Alladi Ramakrishnan Hall

Genome-Enabled Molecular Synthesis Unraveling New Natural Product Pathways in Cyanobacteria and Marine Actinomycetes

Rajesh Viswanathan

Biology and Chemistry, IISER Tirupati

Natural products remain as a significant resource of chemically diverse drug discovery leads. Marine actinomycetes and soil cyanobacteria are prolific producers of complex natural products. These organisms biochemically encode for chemical transformations that assemble these complex natural products through novel enzymatic machinery. My laboratory has applied organic synthesis of natural products to complement recent genome sequencing efforts for microbial organisms belonging to the actinomycete genus (Nocardiopsis) and soil cyanobacterial genus (Fischerella). Sequencing and assembly of the Nocardiopsis sp. CMB-M0232 genome yielded a ∼6.4 Mbp draft with >5500 open reading frames (ORFs). The biosynthesis of diketopiperazine family of natural products involved a cryptic cyclo dipeptide synthase (CDPS) machinery (NozA and NcdA) for selectively dimerizing L-tryptophan through the recruitment of aminoacyl-tRNA substrates. This was non-intuitive, because predominantly most L-Trp derived diketopiperazine natural product biosynthesis involve a non-ribosomal peptide synthetase (NRPS) assembly. Product of this biosynthetic step (cyclo-L-Trp-L-Trp DKP) serves as a crucial intermediate (albeit an unknown isomerization event) to the construction of nocardioazines A and B. Steps leading to the construction of the nocardioazines involve regio- and stereoselective indole-C3 prenylation, indole-C3-methylation (each with concomitant ring formations) and follow-up tailoring oxidations and N-methylation chemistries. Using synthesis and mass spectrometry, we reconstructed these steps and verified the order of each biochemical event, thus adding functional validity to the genes identified in their biosynthetic cluster.
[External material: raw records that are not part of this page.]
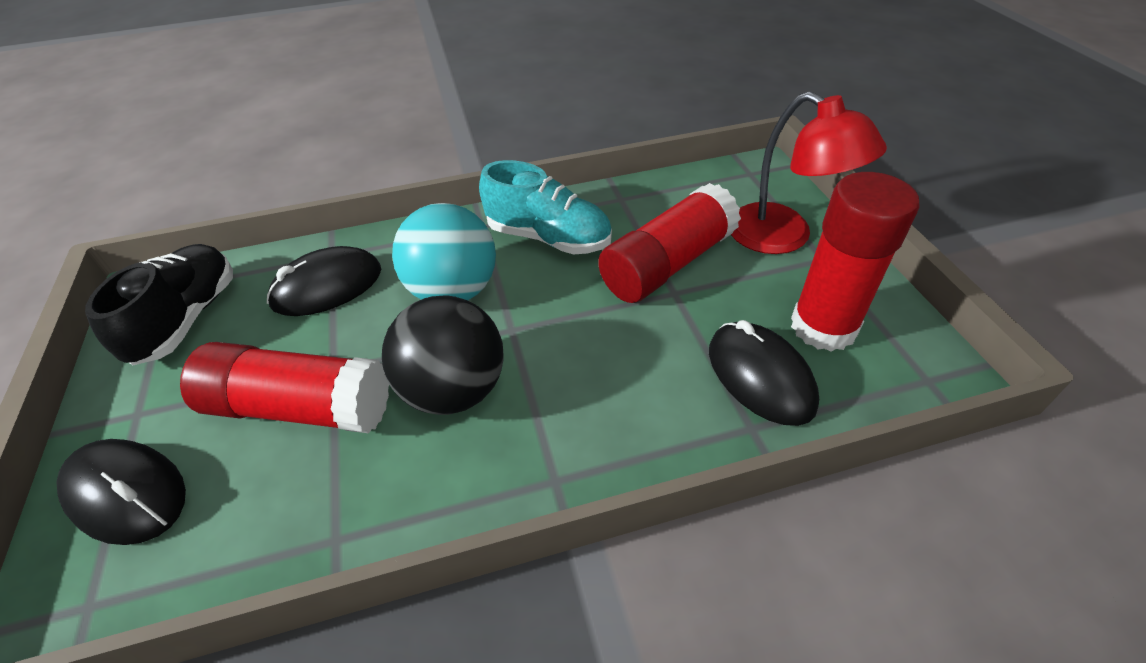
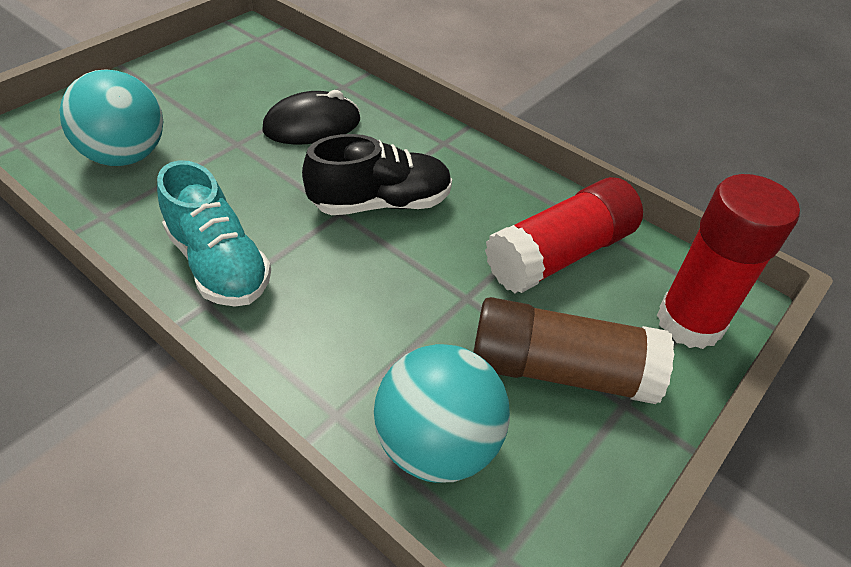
black ball: [382,296,504,415] = 1 -> none = 0
black mouse: [56,439,186,545] [267,246,381,316] [709,320,819,426] = 3 -> [263,90,360,145] = 1
brown glue stick: none = 0 -> [473,297,674,404] = 1
red glue stick: [180,342,389,433] [598,183,741,303] [791,172,920,352] = 3 -> [485,177,643,294] [657,174,800,349] = 2
red lamp: [731,92,887,254] = 1 -> none = 0
turquoise ball: [392,203,496,301] = 1 -> [59,69,163,166] [374,344,510,483] = 2

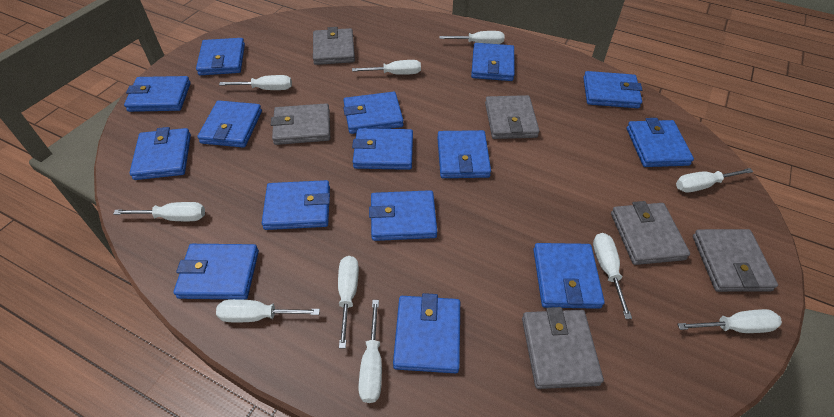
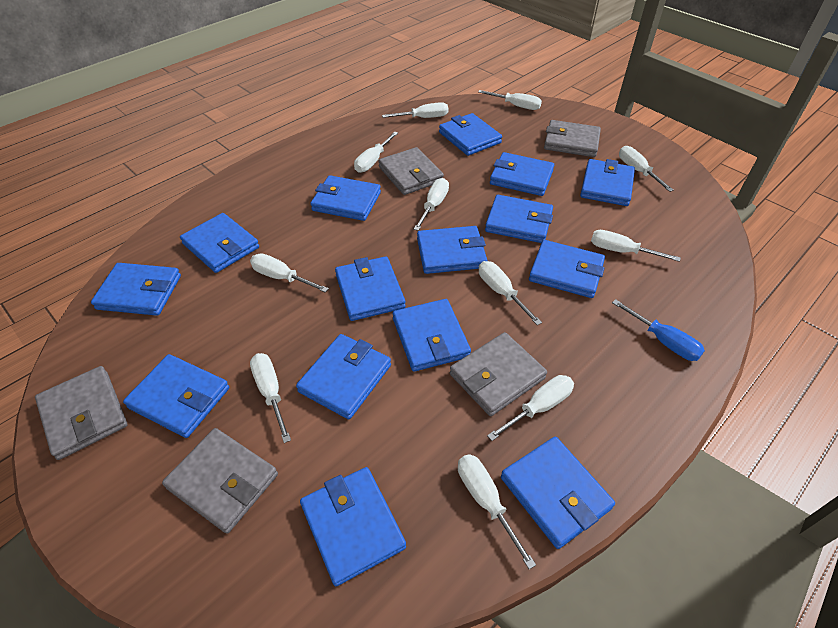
blue screwdriver: none = 0 -> [612,299,705,361] = 1
grey wallet: [271,103,330,145] [313,27,355,65] [485,95,539,139] [522,307,604,389] [611,201,690,265] [693,229,778,292] = 6 -> [35,366,127,460] [162,428,278,534] [378,147,444,195] [450,332,547,416] [544,120,601,157] = 5
white screwdriver: [113,202,205,221] [216,299,320,322] [219,75,292,90] [338,256,359,348] [352,60,421,75] [358,300,382,403] [439,31,504,44] [593,233,632,319] [676,168,753,193] [677,309,782,333] = 10 -> [250,254,329,293] [250,353,291,443] [354,131,398,173] [382,102,449,118] [414,178,449,231] [458,454,536,569] [478,90,542,110] [479,261,542,325] [487,375,574,441] [591,230,681,262] [619,146,674,192] = 11

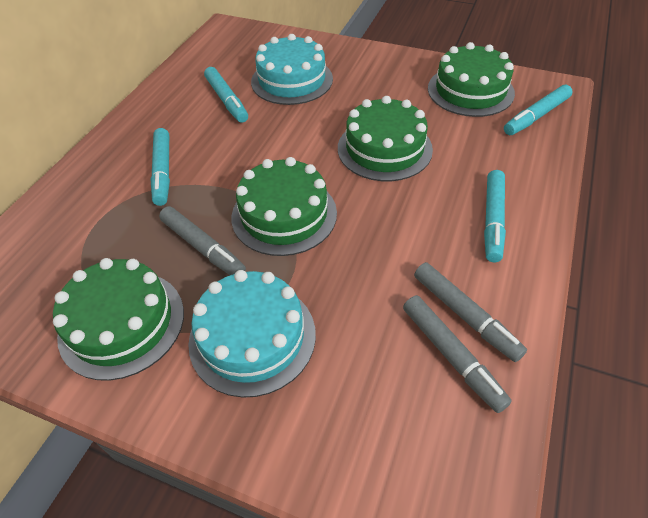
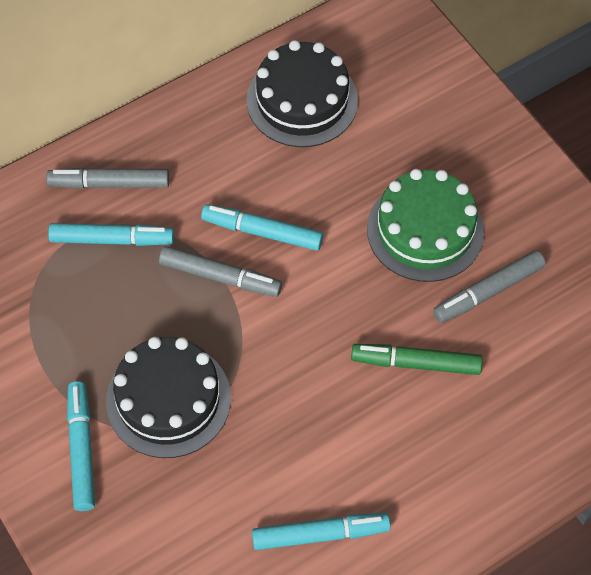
black cake: none = 0 -> [106,337,231,458] [247,40,358,147] = 2
green cake: [53,258,184,381] [231,157,337,256] [338,96,433,181] [428,42,515,117] = 4 -> [367,169,484,282] = 1
green marker: none = 0 -> [351,344,483,375] = 1
turquoise cake: [188,270,316,398] [251,34,333,105] = 2 -> none = 0

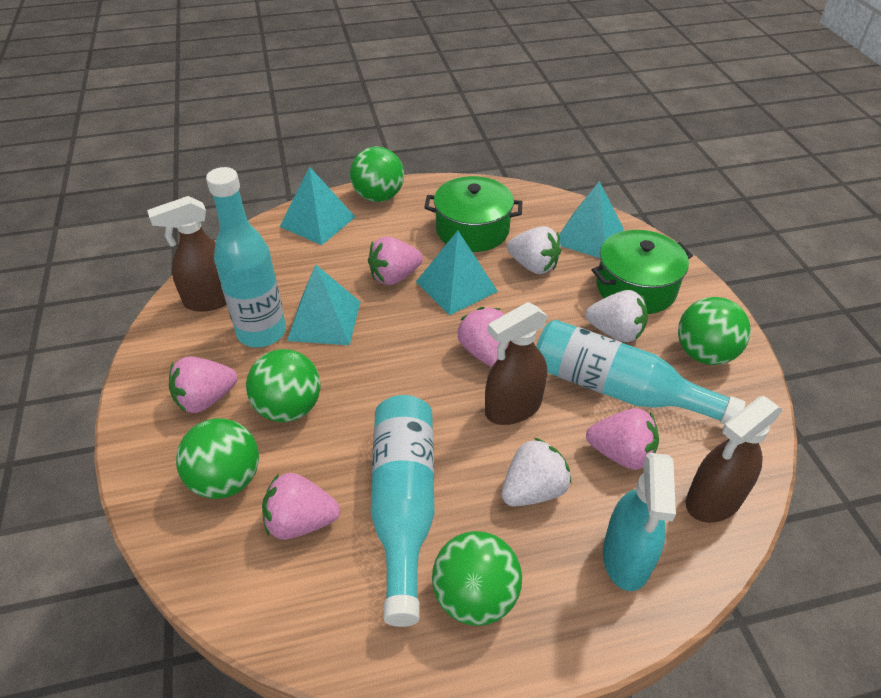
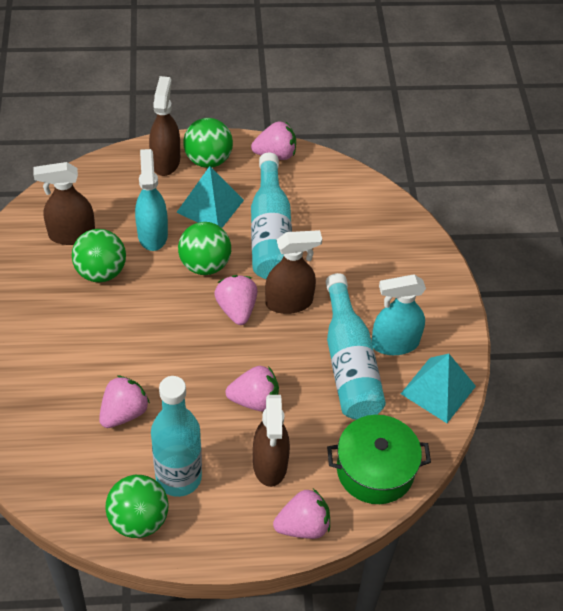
brown spray bottle: [147,196,227,312] [485,302,548,425] [686,396,783,523] = 3 -> [33,162,95,245] [149,76,180,176] [253,395,290,487] [265,230,322,314] = 4
green ball: [176,418,259,499] [246,349,321,422] [350,147,404,202] [432,531,522,626] [678,297,751,365] = 5 -> [72,229,126,282] [105,475,168,538] [178,222,231,275] [183,118,233,168] = 4
green pot: [424,176,522,252] [592,230,693,314] = 2 -> [327,415,431,504] = 1
turquoise pyramid: [280,166,355,245] [287,264,360,345] [416,231,498,315] [559,181,624,258] = 4 -> [176,166,244,228] [401,354,476,423] = 2
turquoise spray bottle: [603,453,676,591] = 1 -> [135,149,168,251] [371,274,426,355] = 2
white strawberry: [502,438,571,507] [507,226,561,274] [585,290,648,342] = 3 -> none = 0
The second family of alkaloids, with novel biochemical mechanisms arising out of genome sequencing efforts involve the cyanobacterial indole alkaloids belonging to the hapalindole class of natural products. This biosynthetic machinery involves promiscuous isonitrile synthase, alpha-keto glutarate-dependent
oxygenases and prenyltransferase with novel pericyclic reactions implicated in their assembly. Synthetic mimicry of prenyltransfer and pericyclic steps from the cyanobacterial and actinomycete pathways have connections to those observed in ergot alkaloid biosynthesis, compelling us to revise literature from past 30 years or so.